Aromatase Blockers. Aminoglutethimide (Cytadren) and similar drugs block aromatase, an enzyme important in estrogen production. Because the female hormone estrogen plays such a major role in the development of breast cancer, some experts think that blocking the small amount of estrogen found in men may also affect prostate cancer. Side effects include drowsiness and skin rash.
Investigational Drugs
Bisphosphonates. These drugs prevent bone loss and reduce bone pain in metastasized cancers. They are of particular interest because they may even inhibit prostate cancer cell growth in the bone. The bisphosphonates showing most promise in prostate cancer are newer drugs called nitrogen-containing bisphosphonates (pamidronate, zoledronic acid).
Immunotherapies. The prostate organ offers special possibilities for genetic therapies because it contains highly specific antigens (factors that the immune system can target.) There are a number of approaches currently under investigation including:
- Genetically designed vaccines (Provenge, Gvaz, JBT 1001) inject factors into prostate cancer cells that trick the immune system into attacking the cancer cells.
- Antisense therapy for prostate cancer blocks expression of a protein called BCL-2, which tends to be genetically overexpressed in some patients with androgen-independent prostate cancer. This protein prevents apoptosis (a natural process by which all cells, including cancer cells, self-destruct).
- Monoclonal antibodies (MAbs) are genetically designed immune factors that target foreign compounds called antigens for attack by the immune system. Monoclonal antibodies are being designed to target prostate-specific antigens.

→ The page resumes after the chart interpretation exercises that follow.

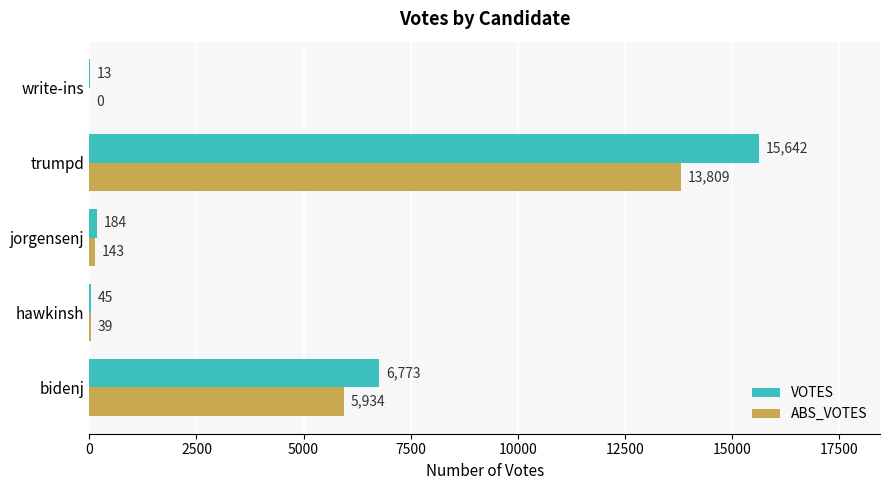

The value of VOTES at bidenj is 2830. True or false?

False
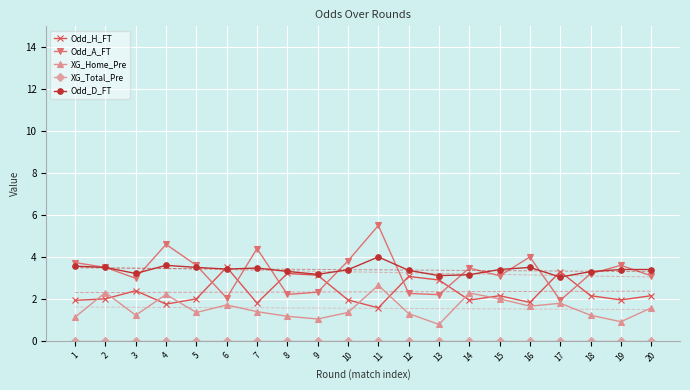

Which series has the largest total across all categories?

Odd_D_FT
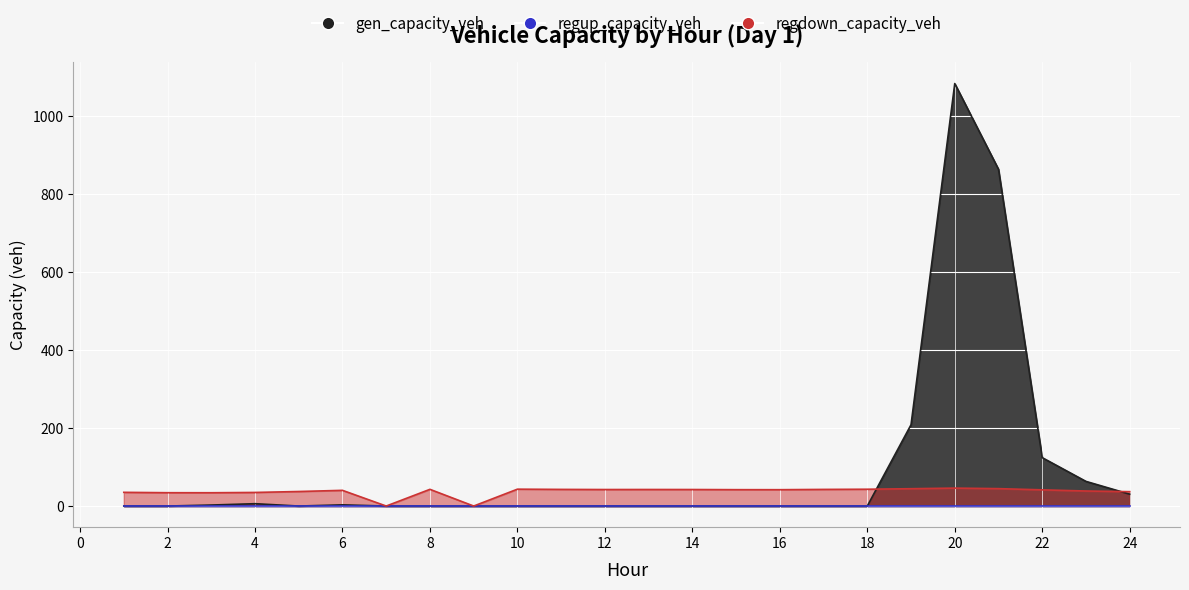

Is it true that regdown_capacity_veh equals 17.2 at 1?

False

Angiogenesis Inhibitors. Much research is focusing on drugs that block small molecules involved with the growth of blood vessels that feed the tumor (a process called angiogenesis ). The spread of new blood vessels is controlled by compounds called growth factors, which may be important in cancer cell proliferation. Researchers are interested in drugs that turn off these growth factors or their receptors, such as epidermal growth factor receptor (EGFR). In doing so, the drugs may be able to cut off cancer's life blood. Gefitinib (Iressa) and erlotinib (Tarceva) are angiogenesis inhibitors that target receptors of an epidermal growth factors called tyrosine kinase. They are being used in lung cancer and are being investigated in a number of other cancers, include prostate cancer. Various drugs that inhibit angiogenesis in other ways (thalidomide, endostatin) are also under investigation.
Atrasentan. Atrasentan is known as an ET(A)-receptor antagonist. It is showing promise in reducing bone loss and delaying progression of prostate cancer in men with advanced disease that no longer responds to hormone therapy. Side effects are relatively mild.